**Obiettivo del compito:** Prosegui il testo sull'ergonomia della sedia riportato qui sotto, riprendendo subito dopo la sua ultima frase.

**Sezione del documento:**
• • • • • • •

ERGONOMIA DELLA SEDIA

Dr. L. Perali
Da secoli le sedie sono disegnate secondo i medesimi principi ergonomici fondamentali e sebbene oggi siano dotate di imbottiture sofisticate, ancora non sono soddisfacenti sotto il profilo del comfort. Scopo di questo saggio è quello di vedere se, ai nostri giorni, si può fare qualcosa di meglio che in passato.
- Comfort
Per arrivare a disegnare un sedile confortevole dobbiamo in primo luogo stabilire cosa intendiamo per comfort e successivamente la posizione ideale del busto quando si sta seduti.
Nel significato comune del termine si intende per comfort l’insieme di sensazioni piacevoli derivanti da stimoli esterni o interni al nostro corpo, che ci procurano una sensazione di benessere in una determinata situazione: nel nostro caso, quando stiamo seduti.
Secondo questa definizione, il comfort sarebbe una condizione del tutto soggettiva e quindi non ci sarebbe alcuna possibilità di giungere ad una soluzione razionale del problema. Dobbiamo allora trovare il modo di rendere questo concetto obiettivo e misurabile.
Ciò diventa possibile se definiamo il comfort in termini di risparmio di energia muscolare. Il problema può quindi essere risolto stabilendo qual è la postura ideale del tronco in grado di far risparmiare al massimo il lavoro dei muscoli.
Proviamo a sviluppare questo concetto.

• • • • • • •

**Dati raccolti:**

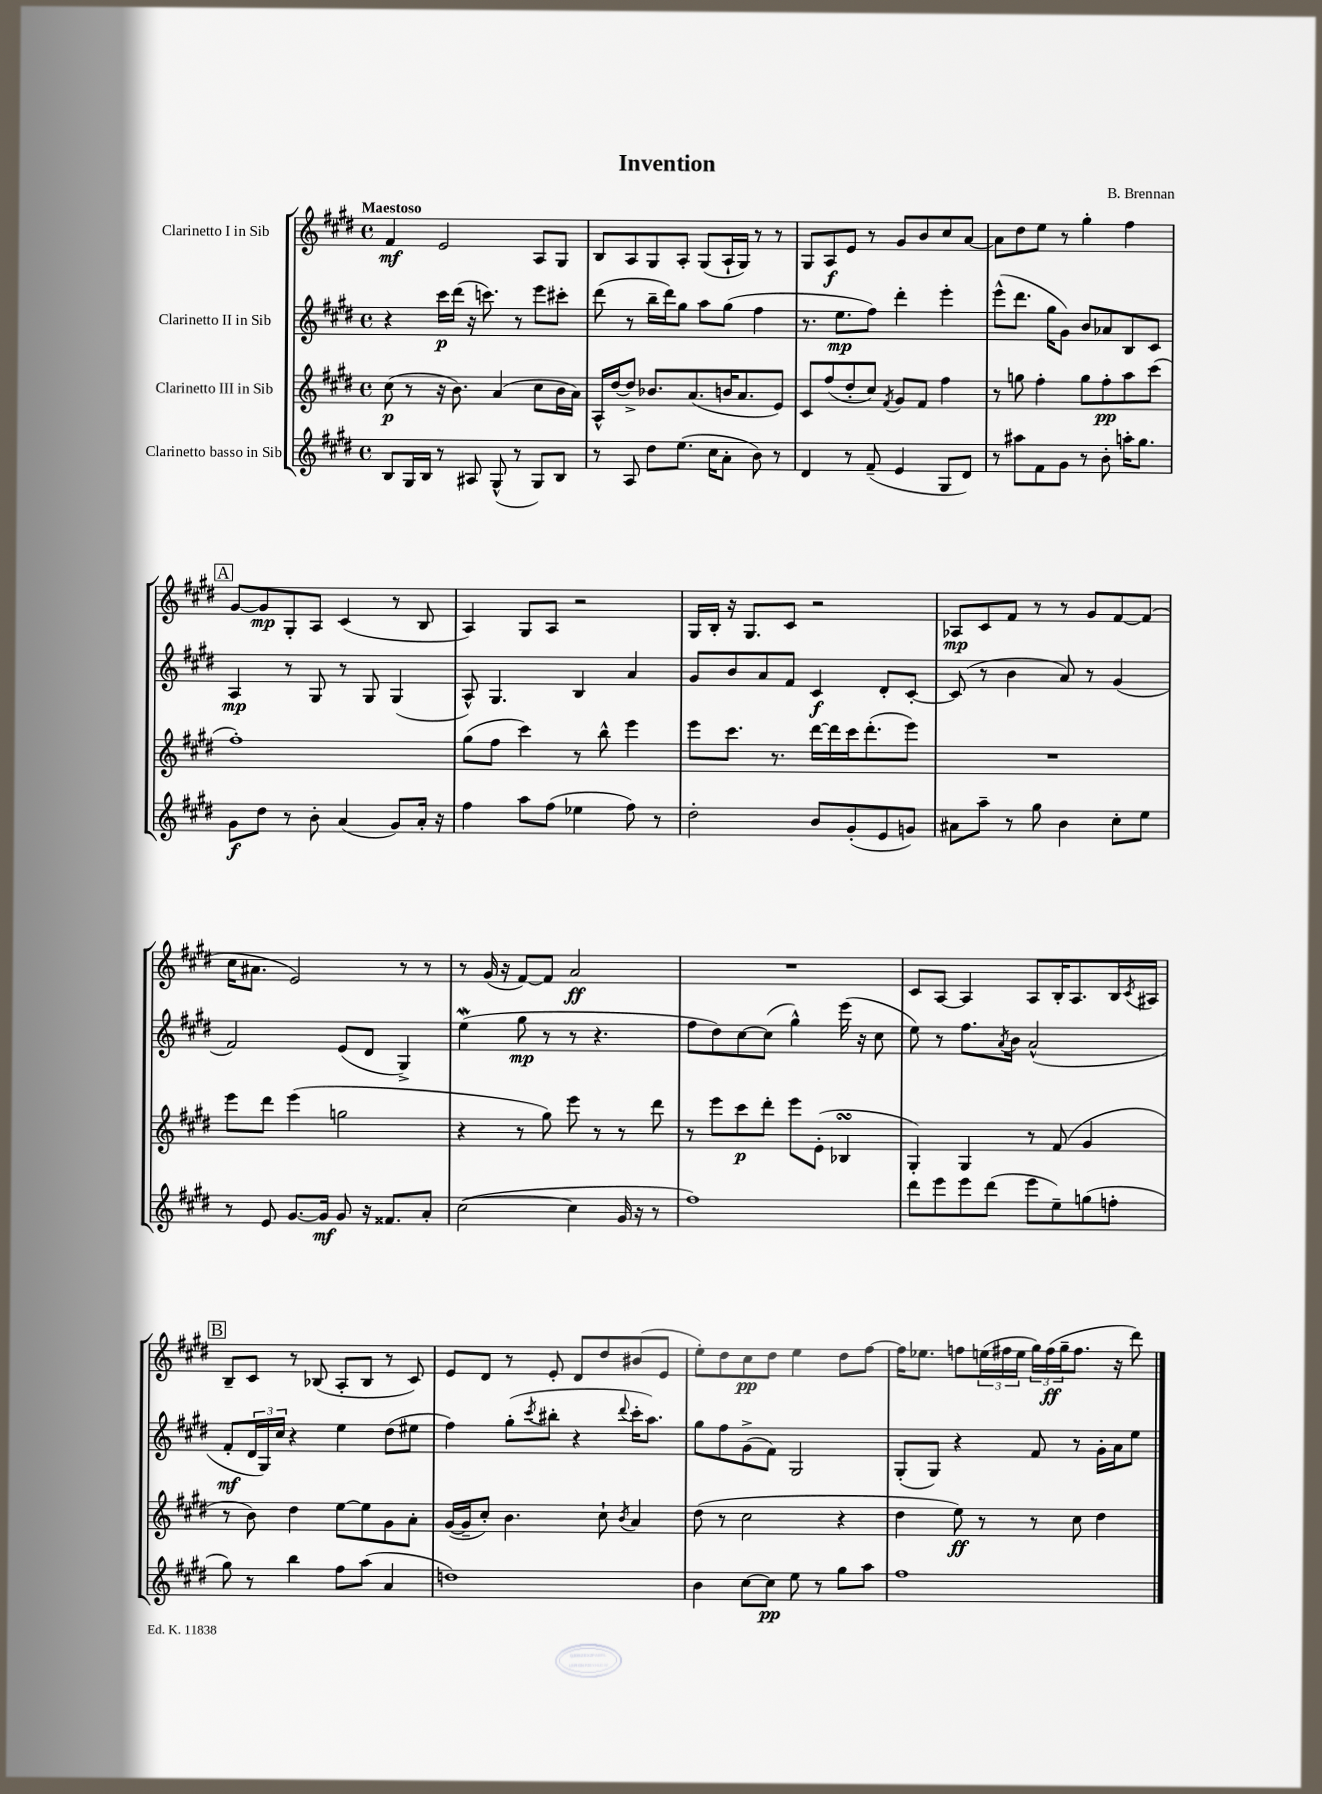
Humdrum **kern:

• • • • • • •

**Risultato del compito:**
Comprendere che è sufficiente mettere un piano orizzontale sotto i glutei per far riposare le gambe dopo una corsa è intuitivo; non è altrettanto semplice capire cosa dobbiamo fare per far passare il mal di schiena che insorge dopo poco tempo che ci siamo seduti su un sedile senza schienale.
Se applichiamo i principi della statica, vediamo subito che la posizione ideale del busto è quella verticale. Per la formula del lavoro di una forza (L= F x S = F x P1P2 x cosen alfa), la posizione verticale della colonna vertebrale (c.v) è quella che permette ai muscoli del dorso di risparmiare energia. Infatti, il coseno dell’angolo formato dalla c.v. con il piano orizzontale (angolo alfa) è uguale a zero; ciò significa che se la c.v. fosse una matita, essa starebbe diritta senza bisogno di esser sostenuta.
Ciò non avviene perché, come sappiamo, la c.v. è sinuosa per poter compiere movimenti complessi; inoltre sostiene il peso del capo e delle braccia ed è sottoposta alla trazione dei visceri toraco addominali: pertanto la posizione verticale del busto, detta ortostatica (fig. 1), deve essere mantenuta attivamente.
Per questo motivo è necessario applicare al sedile, in posizione verticale, lo schienale il quale fa sì che il lavoro della muscolatura del tronco sia ridotto al minimo.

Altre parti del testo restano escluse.